- [Text section]
+++++
I was down yesterday. Part of it was about a family matter. Part of it was all about my books. However, I tried to pull myself to think positively. I spent a lot of time chatting with the other authors. Telling jokes, encouraging those who were also low in spirit, though they didn't know I was also down. This is me. I prefer doing these than dampening my mood more.
Yesterday, I made a lot of thinking. I saw myself trying to fight the urge of giving up writing. I love my stories and enjoy them myself. My kids love them too. But I also want to be acknowledged. I'm not writing this to get sympathy from readers. I'm not the only one having this heaviness as someone who is striving hard to become a published author.
I already have this desire to write books since young but no one could guide me on what to do. English grammar was another problem. When the internet came, I sent a story to an online reading base web. They also paid writers at that time, but I was rejected. That was a long time ago. I don't know if that website still existed. I actually forgot the website's name. Their rule was also strict. After sending a story and if rejected, I could only reapply after a month or longer. Thus, I simply left the site.
+++++
- [Data provided]
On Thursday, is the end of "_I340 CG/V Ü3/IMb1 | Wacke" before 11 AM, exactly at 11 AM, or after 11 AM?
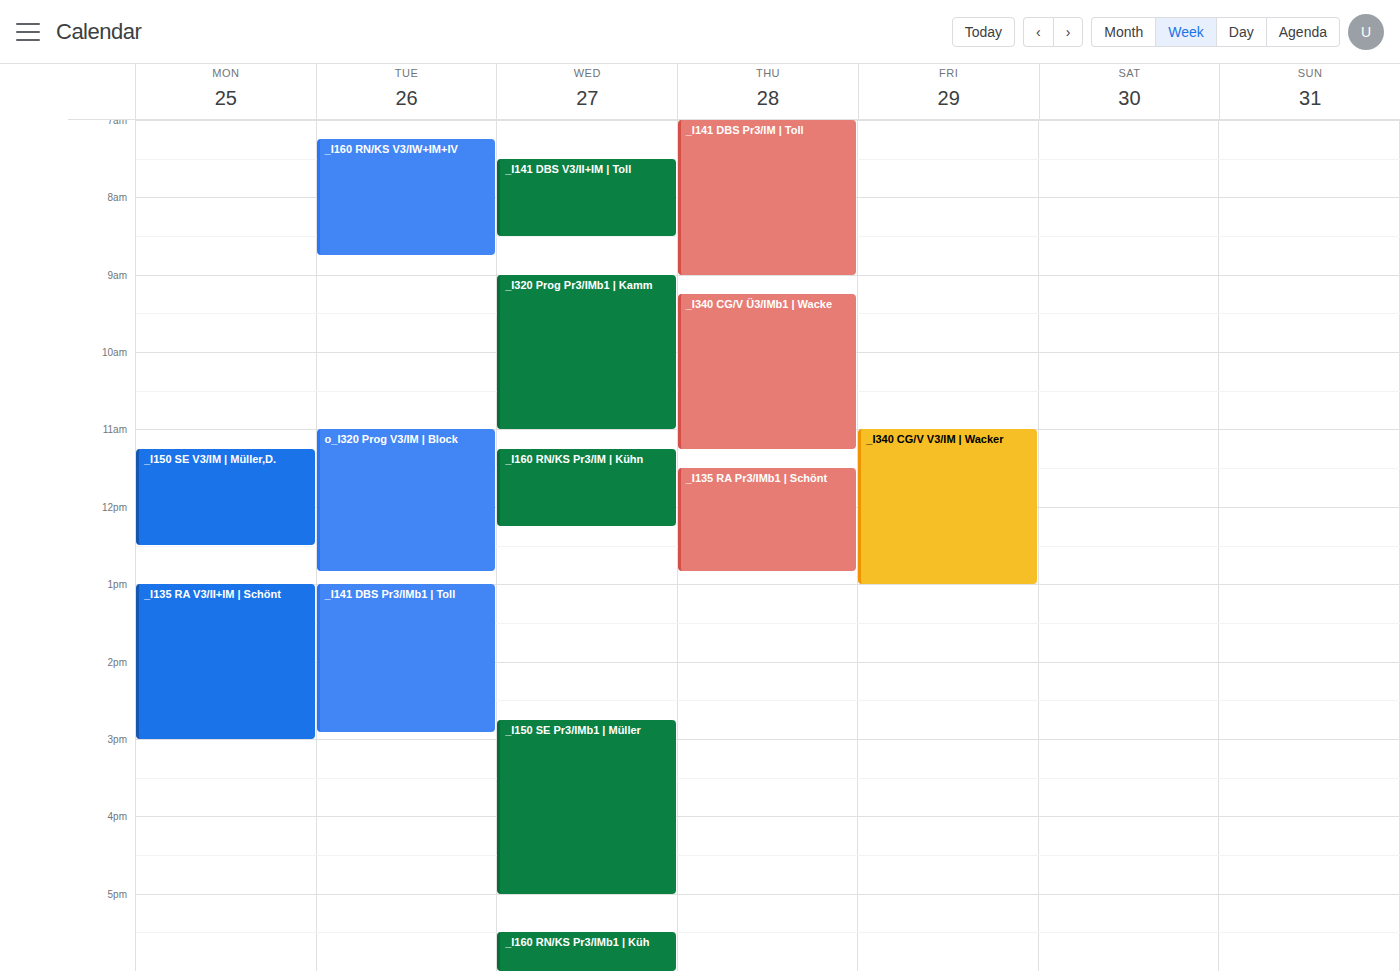
11:15 AM -- after 11 AM, 15 minutes below the 11 AM line.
+++++
- [Given problem A]
Answer these questions about the post about writing books:
(i) What did the writer spend a lot of time doing yesterday?
(ii) Who else loves the writer's stories?
(iii) After a rejection, how long did the online reading site make writers wait before reapplying?
- [Given problem B]
Pick up the post about writing books after its last sentence and write the next part.
The data is separate from the post about writing books.

- [Output A]
(i) Chatting with the other authors
(ii) The writer's kids
(iii) A month or longer

- [Output B]
After being rejected, I was really upset and thought I was really not cut out to become an author.
Then Webnovel came. I was still unsure if I'll try writing here or not. The rejection had that traumatic effect on me. I decided to try and I'm Guilty, My Beauty came to being, but I was too far behind the rankings. Then I heard feedback from other authors in discord chat that I have a good story but not worth giving up their power stones. These were authors who openly wrote that in the chatroom, not even giving my presence any heaviness. Hey, I can also read those comments. Thank you for ridiculing me.
I didn't fight back. Instead, I tried to win their friendship. I succeeded with one but I'm not sure with the rest.
I challenged myself by studying how to write a novel online and found my mentor's tutelage. I persisted. And the rest is history.
Now, I feel dejected again because I started to doubt if I'm really capable of writing an impactful story. I gave my best in every story I wrote but I guess, only a few can appreciate them because the theme or topic is not the common readers' taste. Ha! (laughing bitterly) This is the life of an author.
I imagine Stephen King, J. K. Rowling, and others who are greatly acknowledged now. Somehow, they also began this career being rejected several times.
My mentor gave his students this quote:
"One needs not become the best to be great. There are so many greats, so many bests, an infinite number of learning infinite lessons. Sometimes, all it takes to become great is to go looking. Perhaps, the path to greatness, your path, was, and still is, a single discovery away."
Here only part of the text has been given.